Whether or not it was intentional, the structure of Ms. Thomas’s piece mimics the psychological response that she had in the wake of the abuse.  Ms. Thomas cuts the reader to the bone emotionally and then “disassociates.”  She pulls back, allowing you to contextualize what you’ve read.  (And she’s killer with the sentences that end each section.)  This is the same technique used in…well, everything great.  Think about an action movie.  There’s an awesome action sequence…followed by a quiet scene.  More big action…then some quiet.  In a piece of drama (not melodrama), the audience needs a chance for relief and to think about what is happening, whether they do so consciously or otherwise.

And look at the stellar opening of the piece.  Ms. Thomas opens with a childhood game of hide-and-seek.  She’s crouched behind a rhododendron bush, trying not to be found.  Then she is found by Uncle, who kisses her in an improper manner.  Why is this scene great?

  • The opening scene reflects one of the themes of the piece.  People who do the kind of unpleasant acts in question seek children out and hide their actions.
  • Ms. Thomas is engaged in a very childlike activity, immediately contrasted with an adult one.  There’s the same contrast between happy and sad.
  • The young Ms. Thomas placed herself in the hiding place, relating to the sense of self-blame she feels later in life.
  • Immediately after the improper kiss, Ms. Thomas slides right into a meaningful discussion of the place of men in Indian culture.

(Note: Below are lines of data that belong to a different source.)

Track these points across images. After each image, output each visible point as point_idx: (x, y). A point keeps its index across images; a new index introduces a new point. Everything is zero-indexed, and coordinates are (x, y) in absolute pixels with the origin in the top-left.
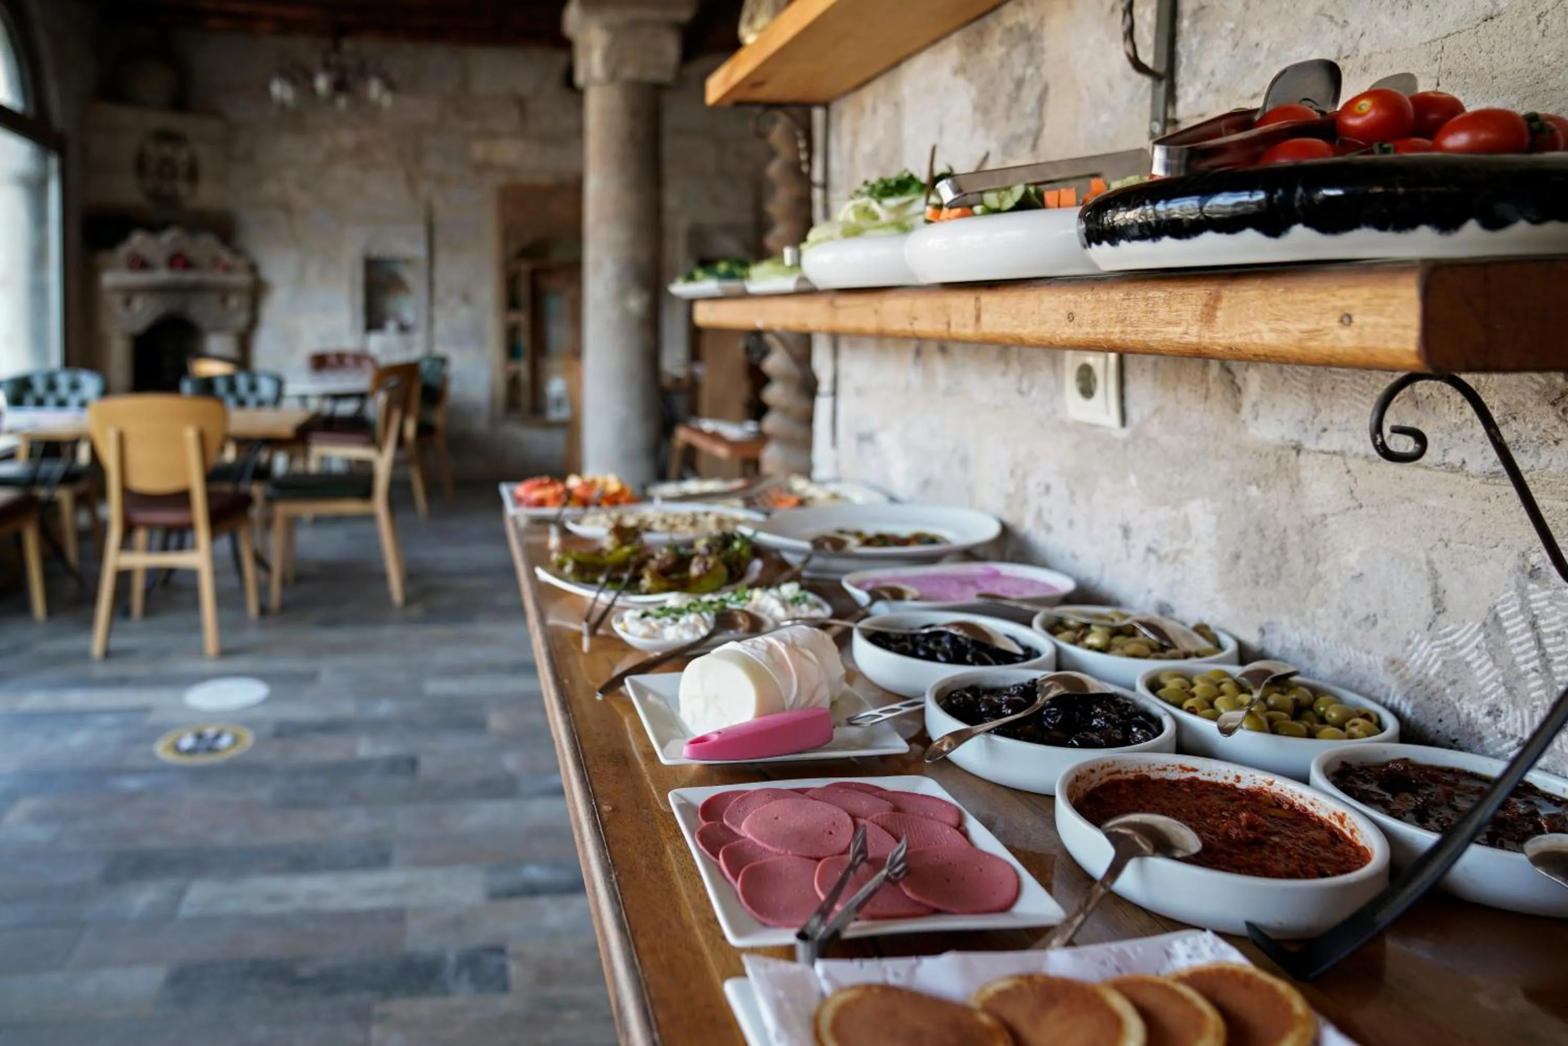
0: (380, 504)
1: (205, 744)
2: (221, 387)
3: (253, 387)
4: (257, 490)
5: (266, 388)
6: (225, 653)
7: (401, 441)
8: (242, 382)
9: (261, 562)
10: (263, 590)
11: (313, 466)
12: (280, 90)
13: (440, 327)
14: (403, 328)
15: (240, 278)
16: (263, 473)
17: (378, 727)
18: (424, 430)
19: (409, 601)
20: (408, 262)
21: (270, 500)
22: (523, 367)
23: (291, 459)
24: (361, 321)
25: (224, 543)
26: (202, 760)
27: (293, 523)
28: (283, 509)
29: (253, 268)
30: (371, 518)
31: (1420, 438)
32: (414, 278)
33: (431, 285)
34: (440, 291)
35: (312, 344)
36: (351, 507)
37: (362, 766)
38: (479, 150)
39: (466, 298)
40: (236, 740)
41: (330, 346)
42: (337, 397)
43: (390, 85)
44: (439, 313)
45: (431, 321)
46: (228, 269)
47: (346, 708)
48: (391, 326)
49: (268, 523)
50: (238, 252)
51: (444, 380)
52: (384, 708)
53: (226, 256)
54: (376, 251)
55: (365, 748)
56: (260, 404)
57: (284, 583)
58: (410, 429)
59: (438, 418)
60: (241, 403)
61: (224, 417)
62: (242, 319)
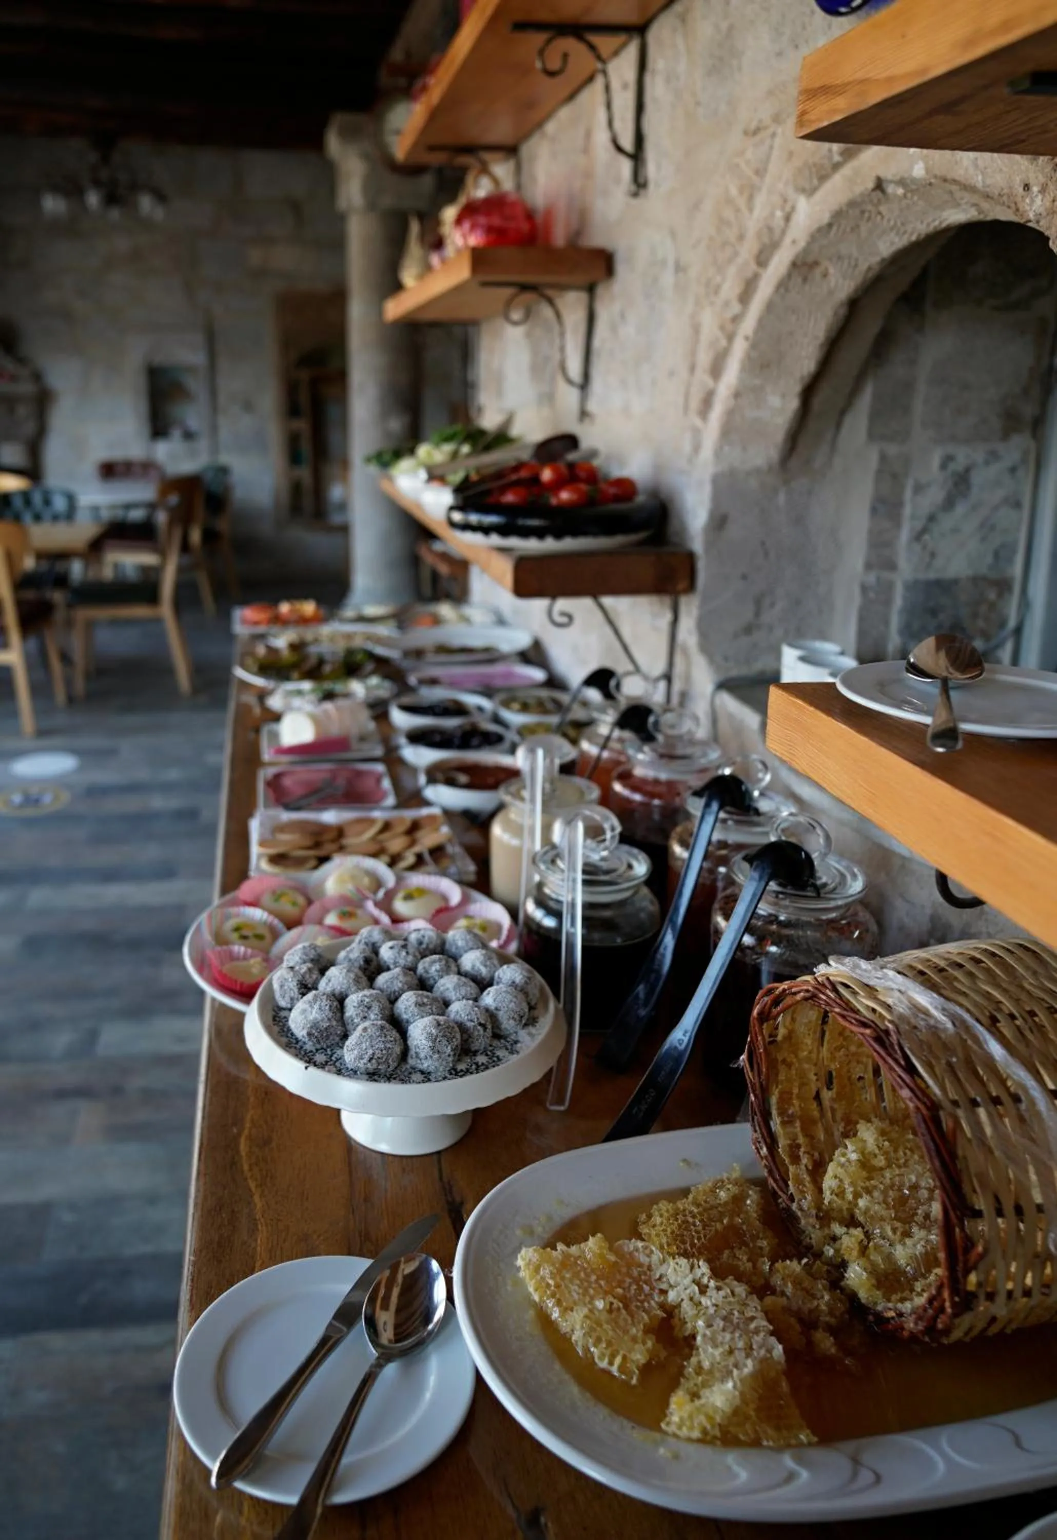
0: (166, 609)
1: (31, 801)
2: (18, 503)
3: (47, 502)
4: (58, 597)
5: (60, 504)
6: (42, 733)
7: (185, 547)
8: (37, 499)
9: (66, 658)
10: (69, 683)
11: (108, 573)
12: (53, 204)
13: (224, 433)
14: (189, 436)
15: (26, 388)
16: (62, 581)
17: (167, 788)
18: (210, 536)
19: (196, 690)
20: (191, 369)
21: (70, 606)
22: (304, 473)
23: (86, 567)
24: (146, 430)
25: (33, 643)
26: (30, 812)
27: (90, 625)
28: (83, 614)
29: (37, 377)
30: (158, 621)
31: (570, 617)
32: (196, 385)
33: (213, 393)
34: (222, 399)
35: (100, 452)
36: (140, 611)
37: (154, 816)
38: (255, 256)
39: (248, 406)
40: (56, 798)
41: (117, 454)
42: (128, 507)
43: (161, 197)
44: (222, 421)
45: (214, 429)
46: (13, 378)
47: (142, 774)
48: (176, 434)
49: (69, 624)
50: (21, 361)
51: (227, 489)
52: (173, 774)
53: (9, 365)
54: (160, 359)
55: (158, 802)
56: (56, 518)
57: (88, 676)
58: (196, 536)
59: (223, 525)
60: (38, 518)
61: (24, 535)
62: (29, 428)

…And this is all in the first three paragraphs!  Ms. Thomas begins with a crucial scene that contains all of the important themes of the larger work.  It’s a strange comparison, but it reminds me of what happens in the beginning of each Lethal Weapon sequel.  The slam-bang opening scene ties into the relationship between Riggs and Murtaugh in some way and communicates where the characters are and so on.

What Should We Steal?

  • Create drama instead of melodrama.  Drama is all about presenting a unique story populated by human beings.  Melodrama is getting a strobe light and shouting, “Hey!  Look at this!  Over here!  This stuff is crazy!”
  • Offer your reader a chance to contextualize the high points of your narrative.  If you got married every day, it wouldn’t be special, now would it?  (I suppose it depends on the quality of the gifts you get.)
  • Employ all of the tools in your kit, especially in the beginning of your work.  Introductions should be potent!  They must grab attention and prepare the reader for what will follow.